=== What to work on ===
Report every line below that carries the word "shadow".

=== Input for this task ===
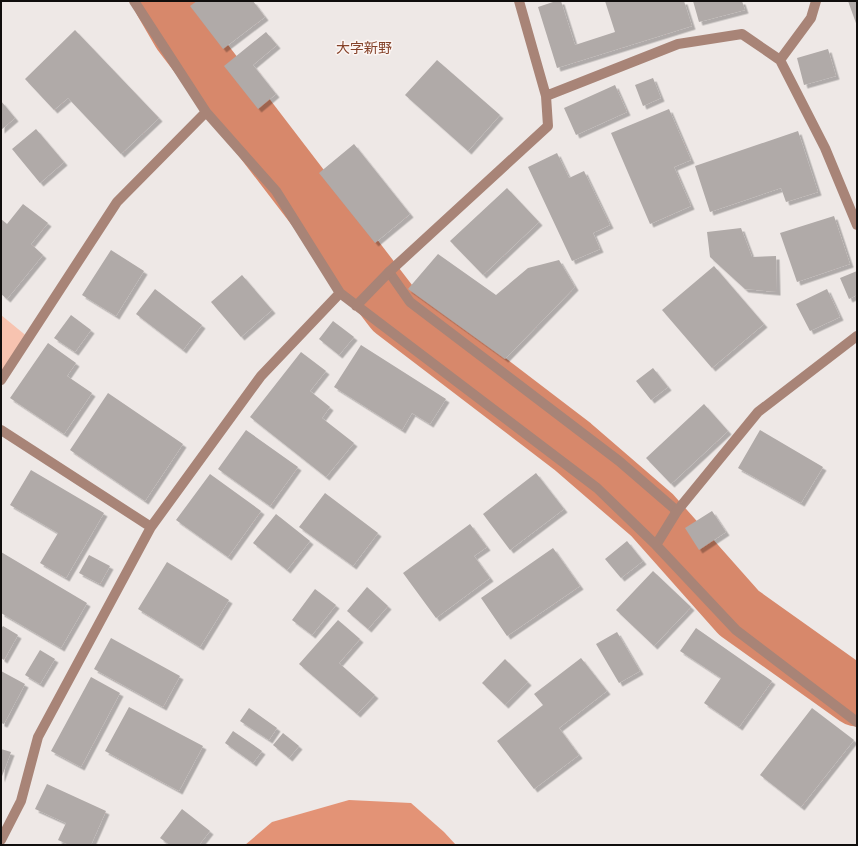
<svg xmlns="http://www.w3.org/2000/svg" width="858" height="846" font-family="Inter,'Noto Sans JP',sans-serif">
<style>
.green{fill:#f7c3b0}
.forest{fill:#e39376}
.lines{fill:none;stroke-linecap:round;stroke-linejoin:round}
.river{stroke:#d7886b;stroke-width:59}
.building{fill:#b0aaa8;filter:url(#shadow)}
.service{stroke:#a88477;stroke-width:10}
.minor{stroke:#a88477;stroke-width:10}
.labels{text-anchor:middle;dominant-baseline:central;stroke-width:3;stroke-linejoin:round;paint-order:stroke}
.quarter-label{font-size:14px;fill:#844128;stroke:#fcf5f3}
</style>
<defs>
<filter id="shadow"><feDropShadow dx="3.5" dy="3.5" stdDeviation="0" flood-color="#0004"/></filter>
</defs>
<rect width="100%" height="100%" fill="#eee8e6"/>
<!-- green -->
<path class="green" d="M 1,315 L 29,338 L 1,380 Z"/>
<!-- forest -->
<path class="forest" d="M 349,800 L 411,803 L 444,832 L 456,845 L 245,845 L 272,822 Z"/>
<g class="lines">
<!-- river -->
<path class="river" d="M 163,1 L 181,32 L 394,310 L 572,446 L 652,515 L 739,613 L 857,697"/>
</g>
<!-- building -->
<path class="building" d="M 197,1 L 253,1 L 265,17 L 223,49 L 190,6 Z
M 556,1 L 561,1 L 575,45 L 615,32 L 605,1 L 684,1 L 692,26 L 557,68 L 538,7 Z
M 693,1 L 742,1 L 745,10 L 699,22 Z
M 848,1 L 857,1 L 857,26 Z
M 75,30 L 159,118 L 121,154 L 68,98 L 54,110 L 25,79 Z
M 266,32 L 277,45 L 253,65 L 276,94 L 258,109 L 224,66 Z
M 828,49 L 836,76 L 804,85 L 797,58 Z
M 437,60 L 500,115 L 468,151 L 405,95 Z
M 653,78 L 661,98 L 643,106 L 635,85 Z
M 615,85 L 627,112 L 576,135 L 564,108 Z
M 1,101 L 15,118 L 1,130 Z
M 669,109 L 691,160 L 674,167 L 691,206 L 650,224 L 611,133 Z
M 36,129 L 64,162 L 40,183 L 12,149 Z
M 798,131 L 818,192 L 786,202 L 781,188 L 710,212 L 695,166 Z
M 354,144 L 410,214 L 375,243 L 319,173 Z
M 557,153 L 569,178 L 584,171 L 610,225 L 593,233 L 600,249 L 572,261 L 528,167 Z
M 507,188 L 539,222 L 483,275 L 450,241 Z
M 23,204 L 48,223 L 31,244 L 43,255 L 7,299 L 1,294 L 1,219 L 7,224 Z
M 834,216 L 850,264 L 797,282 L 780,233 Z
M 741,228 L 752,257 L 776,256 L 777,292 L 745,289 L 710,257 L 707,232 Z
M 111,250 L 144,271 L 116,316 L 82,295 Z
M 438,254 L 496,295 L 528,268 L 559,260 L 575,287 L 505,359 L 408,289 Z
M 714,266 L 764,324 L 712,368 L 662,310 Z
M 857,271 L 857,295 L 849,299 L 840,278 Z
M 242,275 L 272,310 L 241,337 L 211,302 Z
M 155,289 L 202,325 L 183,350 L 136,314 Z
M 827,289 L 840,317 L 810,331 L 796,304 Z
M 71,315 L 91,330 L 75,352 L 54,338 Z
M 333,321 L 354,337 L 339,355 L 319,339 Z
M 48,343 L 76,363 L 67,376 L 92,393 L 64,434 L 10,398 Z
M 361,345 L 446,399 L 430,424 L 412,413 L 402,430 L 334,387 Z
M 301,352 L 326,371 L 310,391 L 330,407 L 322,418 L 354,443 L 326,477 L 250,417 Z
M 653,368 L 668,387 L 651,400 L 636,381 Z
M 108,393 L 183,444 L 145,501 L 70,450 Z
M 704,404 L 728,431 L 671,484 L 646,458 Z
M 246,430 L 298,467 L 270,506 L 218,469 Z
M 760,430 L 823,467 L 801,503 L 738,468 Z
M 31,470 L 104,513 L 66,578 L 40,563 L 58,533 L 10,505 Z
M 536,473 L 564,509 L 510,550 L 483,514 Z
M 210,474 L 261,511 L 228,557 L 176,520 Z
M 325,493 L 378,533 L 353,566 L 299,527 Z
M 712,511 L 726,532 L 699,550 L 685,528 Z
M 276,514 L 310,541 L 287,570 L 253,543 Z
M 470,524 L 487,547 L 474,556 L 490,578 L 436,618 L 403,573 Z
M 627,541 L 643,561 L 621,578 L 605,559 Z
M 553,548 L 580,586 L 507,636 L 481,598 Z
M 1,552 L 87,603 L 61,648 L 1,613 Z
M 89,555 L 110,566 L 100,584 L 79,573 Z
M 167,562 L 229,600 L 200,647 L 138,609 Z
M 653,571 L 691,607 L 654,646 L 616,610 Z
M 367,587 L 388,606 L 368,629 L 347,611 Z
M 315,589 L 336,605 L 312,635 L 292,620 Z
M 338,620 L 360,639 L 339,663 L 375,695 L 357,714 L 299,664 Z
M 3,626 L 18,635 L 4,660 L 1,658 L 1,629 Z
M 696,628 L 772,681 L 739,727 L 704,703 L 721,678 L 680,651 Z
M 617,632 L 640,671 L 619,683 L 596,644 Z
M 111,638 L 180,676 L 163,707 L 94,669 Z
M 40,650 L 55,659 L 40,684 L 25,675 Z
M 581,658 L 607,691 L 559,728 L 579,755 L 534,789 L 497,741 L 543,705 L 534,694 Z
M 505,659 L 528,682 L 505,705 L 482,683 Z
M 1,671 L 25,684 L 4,724 L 1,723 Z
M 91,677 L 120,693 L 81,767 L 51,751 Z
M 129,707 L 203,746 L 179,791 L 105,751 Z
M 249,708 L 277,728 L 269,740 L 240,721 Z
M 812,708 L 854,740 L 801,807 L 760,775 Z
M 233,731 L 262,751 L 253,763 L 225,743 Z
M 283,733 L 299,746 L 289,758 L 273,745 Z
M 1,749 L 11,752 L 1,779 Z
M 47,784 L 106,811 L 91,845 L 69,845 L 58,840 L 66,823 L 35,809 Z
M 182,809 L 210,831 L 199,845 L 170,845 L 160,838 Z"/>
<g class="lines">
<!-- service -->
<path class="service" d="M 389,272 L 410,302 L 619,461 L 677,511"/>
<!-- minor -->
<path class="minor" d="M 519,1 L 546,96 L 678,44 L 742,34 L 780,60 L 825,148 L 857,225
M 780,60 L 811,18 L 816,1
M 206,112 L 276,191 L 340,293 L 597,488 L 656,545 L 736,630 L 857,722
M 356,306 L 389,272 L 548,126 L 546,96
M 1,380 L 117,202 L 206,112 L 134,1
M 1,430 L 151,527
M 656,545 L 677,511 L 758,412 L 857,336
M 1,840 L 21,801 L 38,737 L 151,527 L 261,376 L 340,293"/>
</g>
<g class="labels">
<!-- quarter labels -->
<g class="quarter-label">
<text x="364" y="47">大字新野</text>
</g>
</g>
<!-- border -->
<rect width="858" height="846" fill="none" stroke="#100e0d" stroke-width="4"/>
</svg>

=== Answer to the exercise ===
.building{fill:#b0aaa8;filter:url(#shadow)}
<filter id="shadow"><feDropShadow dx="3.5" dy="3.5" stdDeviation="0" flood-color="#0004"/></filter>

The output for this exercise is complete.